Uno de los mejores textos de esta serie es “Ceguera”, que denuncia los conflictos mundiales de Siria, los ultrajes de la iglesia católica, el abuso de los animales, y es una ceguera “en la que caben todas las despedidas, todas las palabras, las ficciones” (42), y las atrocidades (“esa mujer rohingya cuya bebé/ fue arrojada viva a la hoguera”, 42). Son esos “Paisajes tan hermosos que duelen” (43) de los que se habla en medio de la ceguera. Y en la foto de Doel Vázquez Pérez en blanco y negro se disipa una neblina sobre un yermo gris. Otro de los textos más conmovedores es el poema en prosa “Fogón con veladuras” donde la voz poética da testimonio de esos “lugares de mi país [donde] el humo es tintura de homicidios, de tortura, de delitos juveniles, de locura fermentada” (46), y pese a la violencia se vuelve al acto de alimentar: “En algunos fogones de mi país, el humo es señal de alimento y es asunto de domingos” (46). La foto que acompaña los versos presenta el fogón de un chinchorro de barrio en plena actividad con dos cocineras atareadas en la preparación de las frituras y una de ellas lleva una banderita de Puerto Rico en la camiseta, en el medio de la imagen, y los bacalaítos están escurriéndose a la extrema izquierda mientras el envase de mayoketchup con su cuchara reposa en el mostrador a la extrema derecha de la foto. Tres fuegos fatuos al medio y una palmera que se dibuja o se refleja apenas en la ventana abierta del fondo completan esta visión. La hablante lírica ha comenzado el poema llamándonos la atención acerca del acto de escribir: “Hablemos de esa tinta con la que podemos comenzar a escribir en nuestros ojos” (46) haciendo una llamada de atención a todo el proceso de escritura que se ha desarrollado en el libro, mirar y escribir: “esa tinta que vuela con la que podemos escribir si la atrapamos en el aire” (46).

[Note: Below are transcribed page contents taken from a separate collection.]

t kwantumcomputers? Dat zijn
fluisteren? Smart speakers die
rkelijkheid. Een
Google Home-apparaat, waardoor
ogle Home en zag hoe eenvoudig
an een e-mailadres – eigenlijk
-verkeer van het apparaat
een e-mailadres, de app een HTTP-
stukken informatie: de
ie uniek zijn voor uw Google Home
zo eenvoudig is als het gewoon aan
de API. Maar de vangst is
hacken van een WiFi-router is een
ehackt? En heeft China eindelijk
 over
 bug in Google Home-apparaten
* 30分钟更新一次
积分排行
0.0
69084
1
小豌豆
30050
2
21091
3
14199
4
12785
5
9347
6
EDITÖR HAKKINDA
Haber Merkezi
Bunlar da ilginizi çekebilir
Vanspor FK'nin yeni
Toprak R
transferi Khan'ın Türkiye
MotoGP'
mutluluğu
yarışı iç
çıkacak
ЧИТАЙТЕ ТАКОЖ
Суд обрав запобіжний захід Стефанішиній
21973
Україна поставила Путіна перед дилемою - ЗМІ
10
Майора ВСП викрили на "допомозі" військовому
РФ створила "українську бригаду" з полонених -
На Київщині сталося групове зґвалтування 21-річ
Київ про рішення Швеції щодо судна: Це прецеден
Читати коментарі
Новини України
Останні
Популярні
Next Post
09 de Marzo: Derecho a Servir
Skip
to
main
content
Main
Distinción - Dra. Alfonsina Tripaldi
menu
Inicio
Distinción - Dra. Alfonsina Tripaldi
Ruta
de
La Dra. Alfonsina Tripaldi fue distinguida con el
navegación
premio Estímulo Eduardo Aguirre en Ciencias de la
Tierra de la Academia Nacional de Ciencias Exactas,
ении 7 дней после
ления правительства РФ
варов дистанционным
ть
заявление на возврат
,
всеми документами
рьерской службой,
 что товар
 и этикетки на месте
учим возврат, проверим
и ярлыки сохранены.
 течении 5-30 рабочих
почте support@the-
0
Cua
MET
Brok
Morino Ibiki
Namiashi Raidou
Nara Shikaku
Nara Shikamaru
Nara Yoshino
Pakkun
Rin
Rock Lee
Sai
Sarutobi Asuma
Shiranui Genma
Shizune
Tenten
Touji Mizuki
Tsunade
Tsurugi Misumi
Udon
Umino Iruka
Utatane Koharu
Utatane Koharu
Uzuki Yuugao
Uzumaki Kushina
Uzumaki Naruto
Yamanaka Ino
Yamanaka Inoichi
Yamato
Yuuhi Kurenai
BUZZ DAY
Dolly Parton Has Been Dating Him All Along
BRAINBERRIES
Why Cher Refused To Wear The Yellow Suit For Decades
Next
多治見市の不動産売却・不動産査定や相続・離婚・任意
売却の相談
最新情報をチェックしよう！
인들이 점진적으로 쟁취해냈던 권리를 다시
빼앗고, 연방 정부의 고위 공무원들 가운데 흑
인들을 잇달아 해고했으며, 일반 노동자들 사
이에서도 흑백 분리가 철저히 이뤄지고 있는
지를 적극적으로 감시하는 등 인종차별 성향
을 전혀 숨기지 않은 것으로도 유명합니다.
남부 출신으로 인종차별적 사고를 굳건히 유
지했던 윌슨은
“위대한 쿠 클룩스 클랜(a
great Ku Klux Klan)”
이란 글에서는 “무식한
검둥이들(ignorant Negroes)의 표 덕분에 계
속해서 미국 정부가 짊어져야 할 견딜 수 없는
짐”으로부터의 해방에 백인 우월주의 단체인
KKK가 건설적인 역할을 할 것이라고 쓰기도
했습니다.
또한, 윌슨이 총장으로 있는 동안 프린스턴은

“Soledad de la sal” es un poema en dos partes con una imagen desgarradora de una mujer en una silla de plástico frente al mar en medio de una playa llena de escombros: “Ella sabe de la soledad del mar” (36). La voz poética desglosa las posibilidades de la historia que provoca el hecho de que una mujer se siente a mirar el mar, sola y protegida del sol inclemente del trópico por una sombrilla, acompañada de su mascota (ese “perro que lame sus pies”, 36). La imagen de esta soledad de la sal es patética, pero a la vez reconfortante: “El mar no sabe de estas soledades./ Por eso viene todos los días/ con su sombrilla azul –cielo inerte y sin lluvia,/ cielo sin desembocadura de río-/ y con su galgo venido a menos…” (37). Este texto dialoga con el que da título al libro, “Permanencia en puerto” donde la hablante declara: “Mejor me quedo en puerto/ con la mirada puesta en el mar inexistente,/ con un corazón que no sé dónde colgar/ de tan exhausto/ tan penitente” (35). Como la mujer de “Soledad de la sal”, ella también opta por sentarse a mirar el mar permaneciendo en puerto.

El último poema, “Belleza del azar”, describe los caballitos pintados en una pica de fiesta patronal de pueblo. Y en ese juego se condensa toda la ciudad: “Todo el orbe se reduce/ a esa pequeña pista circular” (48). La foto muestra el movimiento de los caballitos de la pica, el número 12 se le adelanta al número 19, y en un factor de información incompleta no sabemos cuál va a ganar en este juego del azar circular que es la vida misma: “Largas distancias siempre en el mismo sitio” (48). Pero la poeta finalmente queda ensimismada y vencida ante la belleza del juego, los colores y toda la cosmovisión que convoca el azar: “Sujetos están a esa mano que rige las galaxias espirales,/ móviles como entusiasmados derviches ilusionados,/ afanados en su liviandad y su repetición,/ serviles a la vileza del azar, que no deja de ser bello” (49).